# Devils Lake



## jbaincfl (Feb 5, 2003)

I am going to be fishing on Devils Lake Thursday through Sunday. Anyone been out lately and how has the fishing been.

I talked to my buddy who has a cabin on Lake of the Woods and he said it has picked up big time in the last week with the warm weather. They got 2-29"s, 1-27", and 2-26's. Tons of 2-3 1/2 lbs.

I thoght maybe DL has been heating up as well.

Thanks for any input.


----------



## PJ (Oct 1, 2002)

They've been catching fish out there.


----------



## jbaincfl (Feb 5, 2003)

Got back from DL and was fishing Thursday through Saturday. We hammered the walleye and pike. Mostly jigging with crawlers and leeches in 10-15 feet of water. Caught most of them along the road coming into Minnewaukan from the north. Used jigs and lindy rigs while drifting in that spot.
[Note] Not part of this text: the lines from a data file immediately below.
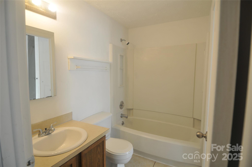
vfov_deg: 67.2
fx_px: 126
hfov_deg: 90.1
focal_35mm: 18
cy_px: 84
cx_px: 126
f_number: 4
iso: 200
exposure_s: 1/50
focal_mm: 12
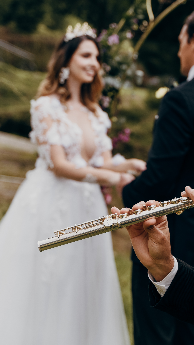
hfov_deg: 15.6
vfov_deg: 27.9
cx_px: 201
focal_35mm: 76
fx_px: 695
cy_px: 172
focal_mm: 48
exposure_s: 1/640
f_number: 2.8
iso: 125
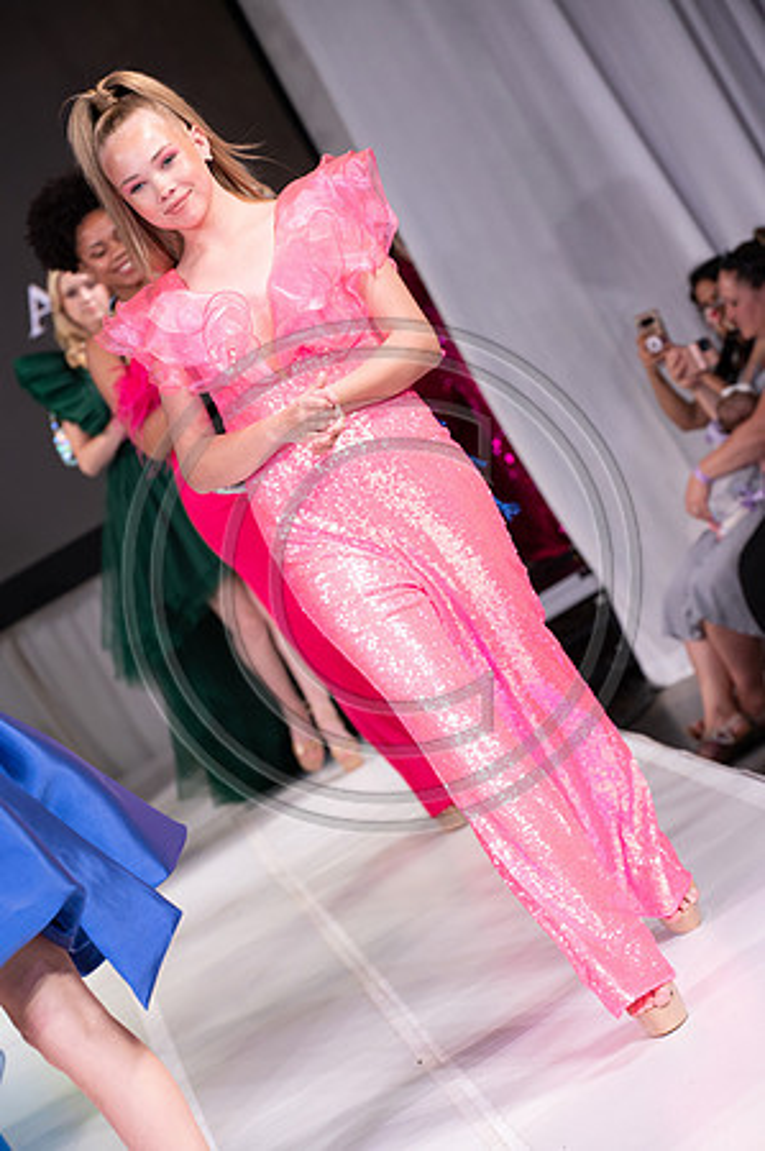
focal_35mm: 125
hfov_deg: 10.9
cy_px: 576
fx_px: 3993
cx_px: 382
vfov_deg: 16.4
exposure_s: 1/400
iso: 2000
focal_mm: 125
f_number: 5.6
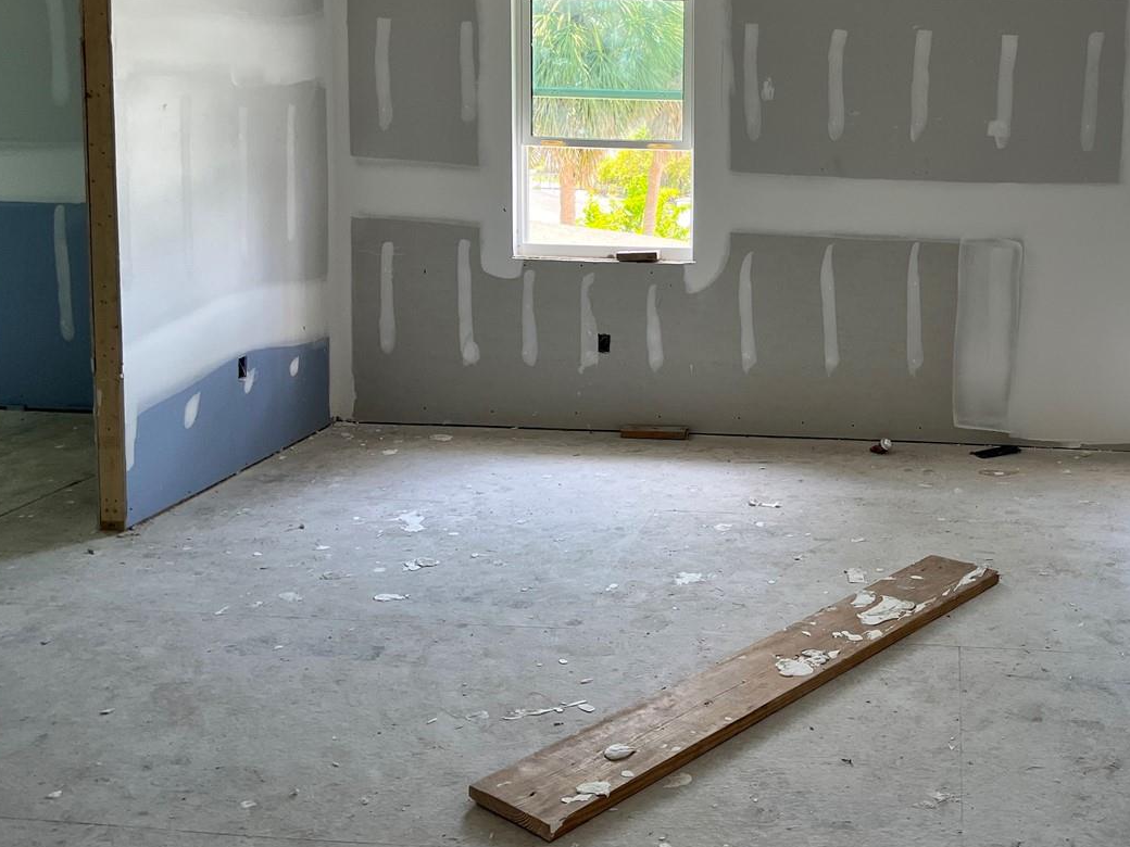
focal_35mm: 40
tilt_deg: -6.0
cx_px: 854
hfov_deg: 45.1
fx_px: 1306
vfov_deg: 35.2
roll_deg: -1.0
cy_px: 212
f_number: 1.6
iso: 64
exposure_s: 1/142
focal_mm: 5.1
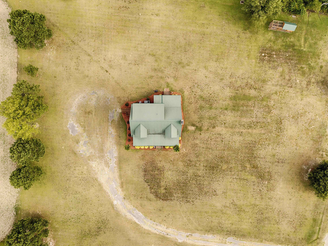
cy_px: 120
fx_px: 237
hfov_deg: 69.4
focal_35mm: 25
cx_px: 161
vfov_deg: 54.9
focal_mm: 8.67
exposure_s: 1/1000
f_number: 1.8
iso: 100
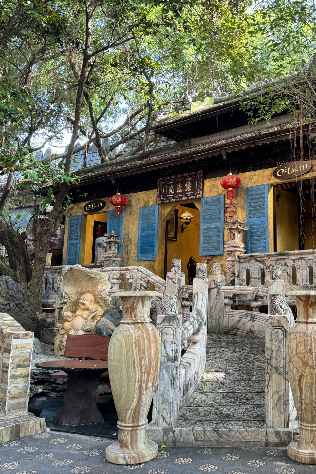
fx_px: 448
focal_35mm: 34
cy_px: 232
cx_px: 243
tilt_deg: +9.2
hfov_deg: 37.8
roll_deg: +0.4
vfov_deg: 55.8
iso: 200
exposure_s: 1/121
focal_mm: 6.86
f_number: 1.78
Also got into them in the trees to the SW of the Mahave Coule Bridge (not sure how to spell that) using jigs and slip bobbers in the trees.

Our group got a 27, 24, 24, 23, 23, numerous 20-22's, and even more eaters in the 15-19 inch range.

Let me know if you have any quesitons.

Jason


----------



## jbaincfl (Feb 5, 2003)

I forgot to mention we caught probably 25 pike in the 4-7 lb range


----------



## gandergrinder (Mar 10, 2002)

Sounds like you had a good trip. I still haven't gone there this year. I live 2.5 hours away from a great fishery and haven't gone once. Pathetic.


----------



## Brad Anderson (Apr 1, 2002)

I'd say so.


----------



## jbaincfl (Feb 5, 2003)

It was our best trip in the 6 years we have been coming out...by far...


----------